Mixed Transformer U-Net For Medical Image Segmentation (2111.04734v2)

Abstract: Though U-Net has achieved tremendous success in medical image segmentation tasks, it lacks the ability to explicitly model long-range dependencies. Therefore, Vision Transformers have emerged as alternative segmentation structures recently, for their innate ability of capturing long-range correlations through Self-Attention (SA). However, Transformers usually rely on large-scale pre-training and have high computational complexity. Furthermore, SA can only model self-affinities within a single sample, ignoring the potential correlations of the overall dataset. To address these problems, we propose a novel Transformer module named Mixed Transformer Module (MTM) for simultaneous inter- and intra- affinities learning. MTM first calculates self-affinities efficiently through our well-designed Local-Global Gaussian-Weighted Self-Attention (LGG-SA). Then, it mines inter-connections between data samples through External Attention (EA). By using MTM, we construct a U-shaped model named Mixed Transformer U-Net (MT-UNet) for accurate medical image segmentation. We test our method on two different public datasets, and the experimental results show that the proposed method achieves better performance over other state-of-the-art methods.
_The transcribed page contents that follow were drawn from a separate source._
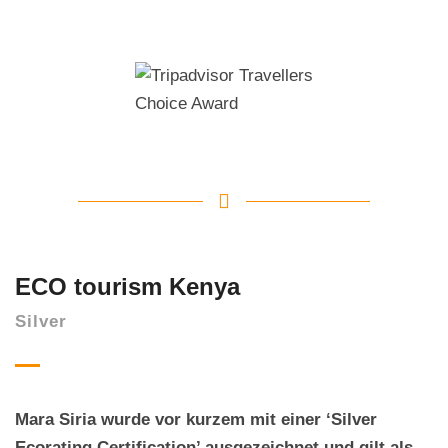
ECO tourism Kenya
Silver
Mara Siria wurde vor kurzem mit einer ‘Silver
Ecorating Certification’ ausgezeichnet und gilt als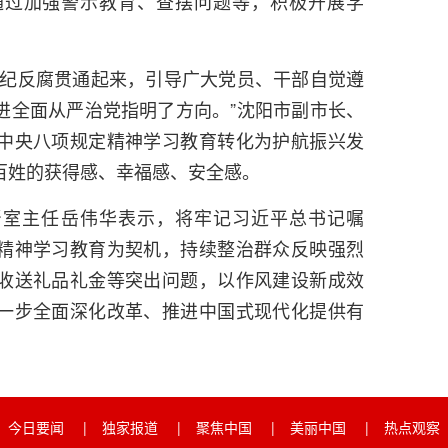
通过加强警示教育、查摆问题等，积极开展学
肃纪反腐贯通起来，引导广大党员、干部自觉遵
进全面从严治党指明了方向。”沈阳市副市长、
中央八项规定精神学习教育转化为护航振兴发
百姓的获得感、幸福感、安全感。
督室主任岳伟华表示，将牢记习近平总书记嘱
精神学习教育为契机，持续整治群众反映强烈
收送礼品礼金等突出问题，以作风建设新成效
一步全面深化改革、推进中国式现代化提供有
今日要闻
|
独家报道
|
聚焦中国
|
美丽中国
|
热点观察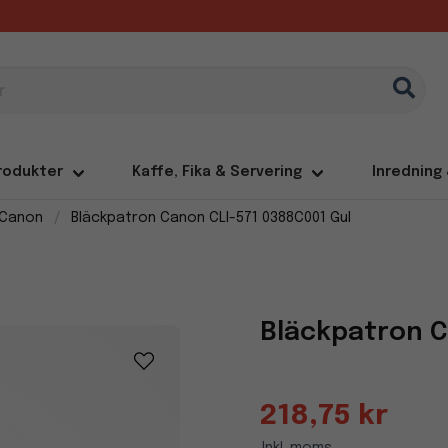
rodukter
Kaffe, Fika & Servering
Inredning
 Canon
Bläckpatron Canon CLI-571 0388C001 Gul
Bläckpatron C
218,75 kr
The code is available at: https://github.com/Dootmaan/MT-UNet.

Evaluation of the Mixed Transformer U-Net for Medical Image Segmentation

The paper presents an innovative approach to medical image segmentation by introducing the Mixed Transformer U-Net (MT-UNet), which integrates a newly proposed module called the Mixed Transformer Module (MTM). This architecture aims to leverage the strength of U-Net and Transformers to address the challenges associated with modeling long-range dependencies in image processing tasks.

Key Components and Methodological Innovations

The research outlines several key innovations:

• Mixed Transformer Module (MTM): The MTM is central to this new architecture, facilitating simultaneous learning of inter- and intra-sample affinities. The module effectively marries Local-Global Gaussian-Weighted Self-Attention (LGG-SA) with External Attention (EA) to optimize the perception of both localized and global image contexts.
• Local-Global Gaussian-Weighted Self-Attention (LGG-SA): This mechanism extends traditional self-attention by enhancing the weight of proximal regions around each query. It applies self-attention to both fine-grained local context and coarse-grained global context, resulting in improved computational efficiency and performance for medical image processing.
• Convolution Stem Integration: Unlike standard Transformers which lack inherent structural priors, MT-UNet introduces Convolution Stem in shallow layers, improving feature extraction and providing useful priors for segmentation tasks, especially when dealing with small datasets typical in medical imaging.

Performance Evaluation

The research evaluates the model's performance across two datasets: the Synapse multi-organ segmentation dataset and the ACDC cardiac MRI dataset. The results demonstrate superior performance in terms of Dice Similarity Coefficient (DSC) and 95% Hausdorff Distance (HD95) when compared to other state-of-the-art methods.

• On the Synapse Dataset, MT-UNet achieved a DSC of 78.59% and HD95 of 26.59 mm, outperforming other baseline architectures including TransUNet and CNN variants.
• With the ACDC Dataset, a DSC of 90.43% was reported, indicating notable improvements in precision for medical segmentation tasks.

Technical Implications and Future Directions

The deployment of MT-UNet introduces an effective balance between computational overhead and model performance by selectively employing Transformers in deeper network layers while retaining convolutional operations in the initial layers. This approach holds practical significance as it improves segmentation performance without necessitating extensive pre-training or large-scale data, overcoming limitations prevalent in traditional Transformer models used in medical imaging.

Future directions facilitated by this research potentially include extending the model's applicability to a broader spectrum of segmentation challenges, possibly integrating unsupervised pre-training to mitigate the expensive costs related to labeled medical datasets. Additionally, the adaptability of the MT-UNet structure to varying datasets, especially those outside the domain of medical imaging, could be explored further.

Thus, the MT-UNet represents a critical progression in leveraging cutting-edge Transformer mechanisms for enhancing the precision and efficiency of medical image segmentation, paving the way for its application in real-world medical interventions.